» **Extrait à lire**
══════════════════════════════
L’enjeu est très concret pour les salariés comme pour les entreprises. Mais le sujet est aussi éminemment politique. S’il est une mesure qui porte la patte d’Emmanuel Macron en matière sociale, c’est bien le barème des prud’hommes dans lequel la réforme du Code du travail de 2017 a enserré les dommages et intérêts en cas de licenciement abusif. Le chef de l’Etat avait tenté de l’imposer sans succès en 2015, quand il était à Bercy. Autant dire que les premières décisions de la Cour de cassation sur le sujet sont très attendues.
Elles ne tomberont pas en pleine campagne électorale, mais juste après l’élection présidentielle . Précisément le 11 mai, a annoncé le président de sa chambre sociale jeudi midi. Bruno Cathala s’exprimait à l’issue de la première audience de la haute juridiction sur le sujet, qui a permis de planter le décor.
Engagements internationaux
Depuis le début, la polémique tourne autour de la question du respect ou non par le barème de deux engagements internationaux de la France, qui imposent une réparation « adéquate » du préjudice à défaut d’être intégrale. Dans un avis rendu en juillet 2019 , la Cour de cassation réunie en assemblée plénière avait estimé que le barème était bien conforme à l’article 10 de la convention 158 de l’Organisation internationale du travail (OIT) et que l’article 24 de la Charte sociale européenne ne pouvait être invoqué car ne s’imposant qu’aux gouvernements.
Cette prise de position empêche d’écarter le barème, a estimé Anne Berriat, la première avocate générale à la chambre sociale, jeudi, dans un avis très engagé. Mais elle n’empêche pas de juger « in concreto », c’est-à-dire en prenant en compte les particularités de l’affaire, a-t-elle ajouté.
A la crainte d’une avalanche de contentieux exprimée par les avocats côté patronal, elle a opposé le bilan provisoire des ordonnances publié fin 2021 , selon lequel les jugements ne suivant pas le barème sont rares. Ils ont également critiqué le risque d’un gouvernement des juges et enjoint la chambre sociale à ne « pas ouvrir la boîte de Pandore » et à « sauver le barème ».
══════════════════════════════
» **Activités**
A - Traduisez en anglais la phrase suivante de l’article sur le barème des prud’hommes : « L’enjeu est très concret pour les salariés comme pour les entreprises. »
B - Poursuivez l’article sur le barème des prud’hommes à partir de sa dernière phrase.
══════════════════════════════
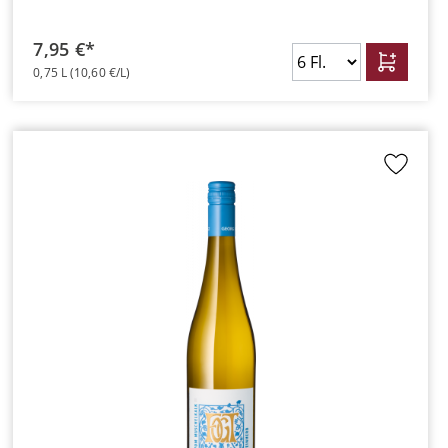
7,95 €*
0,75 L
(10,60 €/L)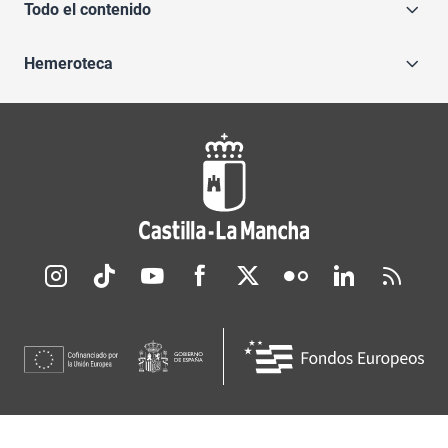
Todo el contenido
Hemeroteca
Redes sociales JCCM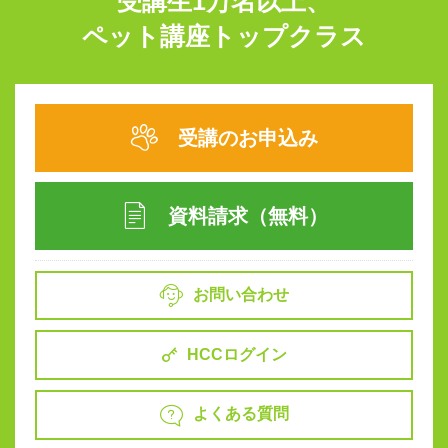
受講生1万名以上、
ペット講座トップクラス
受講のお申込み
資料請求（無料）
お問い合わせ
HCCログイン
よくある質問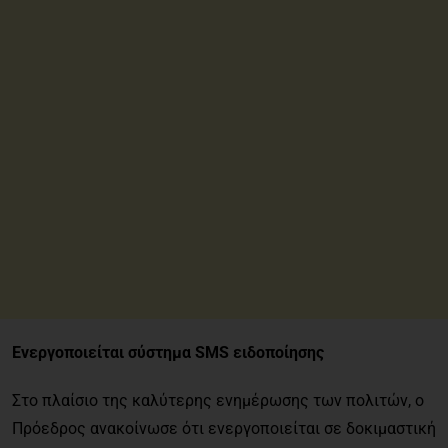
Ενεργοποιείται σύστημα SMS ειδοποίησης
Στο πλαίσιο της καλύτερης ενημέρωσης των πολιτών, ο
Πρόεδρος ανακοίνωσε ότι ενεργοποιείται σε δοκιμαστική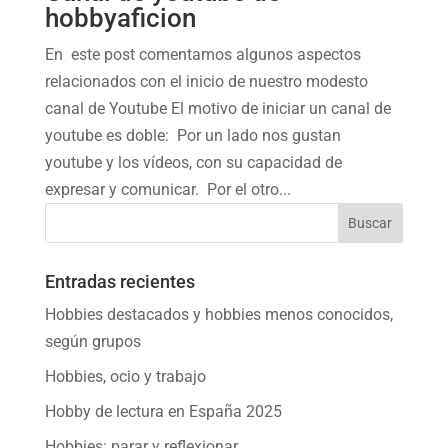
hobbyaficion
En este post comentamos algunos aspectos
relacionados con el inicio de nuestro modesto
canal de Youtube El motivo de iniciar un canal de
youtube es doble: Por un lado nos gustan
youtube y los vídeos, con su capacidad de
expresar y comunicar. Por el otro...
Entradas recientes
Hobbies destacados y hobbies menos conocidos,
según grupos
Hobbies, ocio y trabajo
Hobby de lectura en España 2025
Hobbies: parar y reflexionar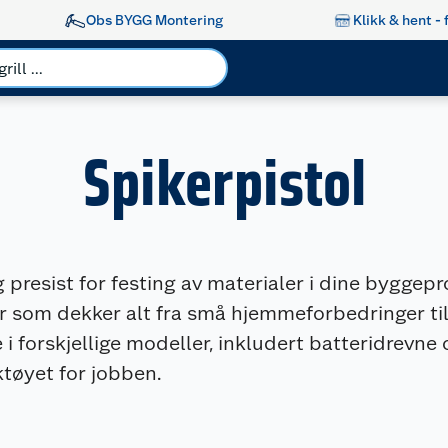
Obs BYGG Montering
Klikk & hent - 
Spikerpistol
g presist for festing av materialer i dine byggepr
er som dekker alt fra små hjemmeforbedringer ti
e i forskjellige modeller, inkludert batteridrevne
ktøyet for jobben.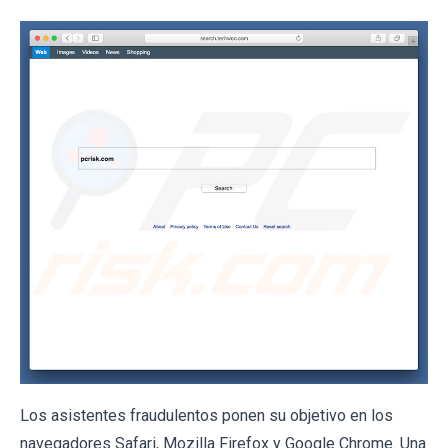
Los asistentes fraudulentos ponen su objetivo en los
navegadores Safari, Mozilla Firefox y Google Chrome. Una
══════════════════════════════
» **Liste des réponses**
A - The stakes are very concrete for employees and companies alike.

B -
Les avocats côté salariés et syndicats ont pour leur part pointé le cas des salariés ayant de petites anciennetés, particulièrement pénalisés et découragés d’aller en justice par la faiblesse des indemnisations imposées.
Cas d’école
La chambre sociale de la Cour de cassation aura à s’exprimer sur un cas d’école , ce qui renforcera la valeur de sa décision. L’une des affaires examinées porte sur l’indemnisation du licenciement abusif d’une salariée quinquagénaire à son retour d’arrêt, ses sept mois de congé maladie ayant réduit son ancienneté sous les cinq ans et qui, deux ans après, n’avait toujours pas retrouvé d’emploi. Cela donnera d’autant plus de valeur à la décision qui sera rendue en mai.
Cette décision devra intégrer un tout nouvel élément, qui a donné lieu à une interruption de séance car les avocats n’en avaient pas eu connaissance : la publication par l’OIT d’un rapport sur la réclamation de la CGT et de FO sur le barème. Ce rapport affirme que « la conformité d’un barème […] avec l’article 10 de la convention [158] dépend du fait que soit assurée une protection suffisante des personnes injustement licenciées et que soit versée dans tous les cas, une indemnité adéquate ». Il demande « dans ces conditions » au gouvernement français d’« examiner à intervalles réguliers, en concertation avec les partenaires sociaux, les modalités du [barème] ».